My prime research source for background on the Selous Scouts was the book
Pamwe Chete
by the unit's former commanding officer, Lieutenant Colonel Ron Reid-Daly. Friendly-fire incidents, where scouts dressed as enemy combatants were mistakenly killed by Rhodesian Security Forces, did happen.
I've probably distorted history a bit by having Braedan's Rhodesian Light Infantry Fire Force stick in Matabeleland in 1979, but other than that I've tried to stay as true as possible to the military tactics, techniques and procedures of the time.
As with some of my previous books, several fine people donated (in some cases, staggering) amounts of money to various charity auctions to have their names used as characters in the book. I'd like to publicly thank Fred Quilter for paying for his grandsons Tate and Braedan Quilter-Phipps to appear, via his donation to the Save Foundation (NSW), a charity dedicated to rhino conservation; and Sue Chipchase and Bev Poor for their contributions to Painted Dog Conservation INC for the respective inclusions of Victoria Reagan and Nicholas Duncan. Farina Khan's character was named in recognition of her support for The Grey Man, an NGO which rescues child prostitutes in South East Asia.
Thanks, as always, to my wonderful unpaid editors, my wife, Nicola, mother, Kathy, and mother-in-law, Sheila. I couldn't be doing any of this without you three.

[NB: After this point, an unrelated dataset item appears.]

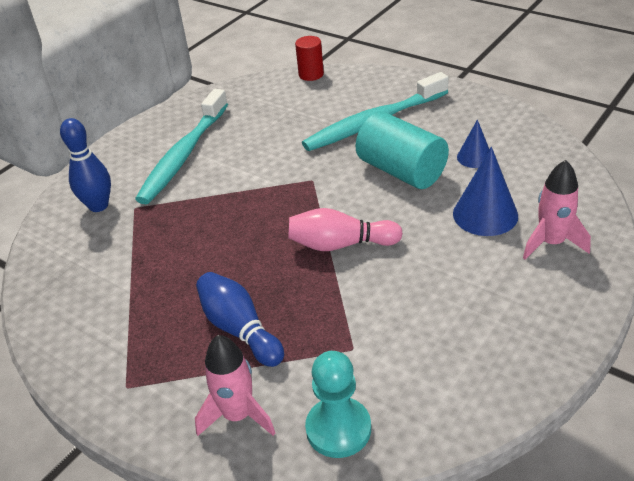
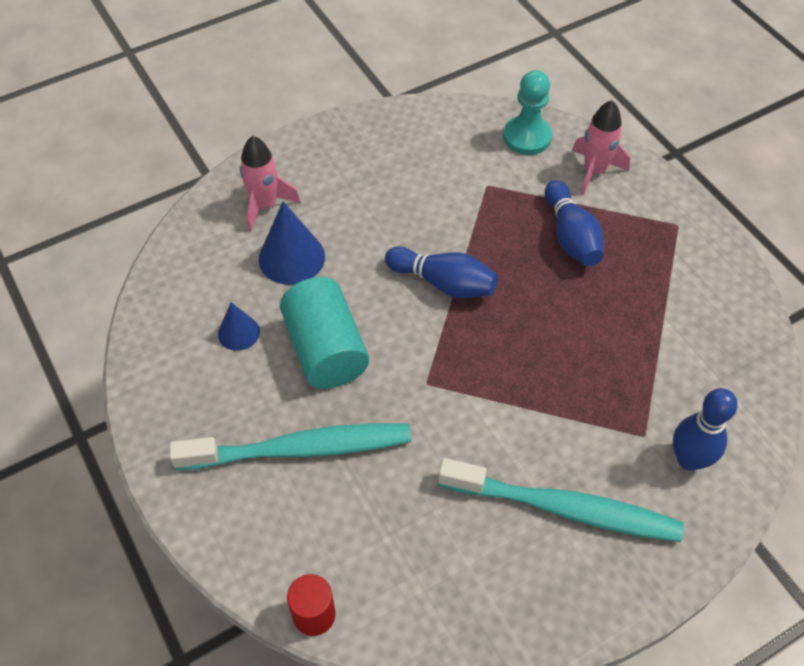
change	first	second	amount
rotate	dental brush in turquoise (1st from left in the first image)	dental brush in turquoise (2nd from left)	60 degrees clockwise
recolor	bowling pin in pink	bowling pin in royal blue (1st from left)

My friends at Macmillan allow me to live a dream life and I hope no one ever pinches me and wakes me up from it. Thanks to Publishing Director Cate Paterson, Publisher James Fraser, Commissioning Editor Alex Nahlous, Senior Editor Emma Rafferty, Copy Editor Julia Stiles, and Publicist Louise Cornegé. Thanks, too, to my agent Isobel Dixon for her fantastic work in getting me known further afield.
And last, but not least, if you've made it this far, thank you.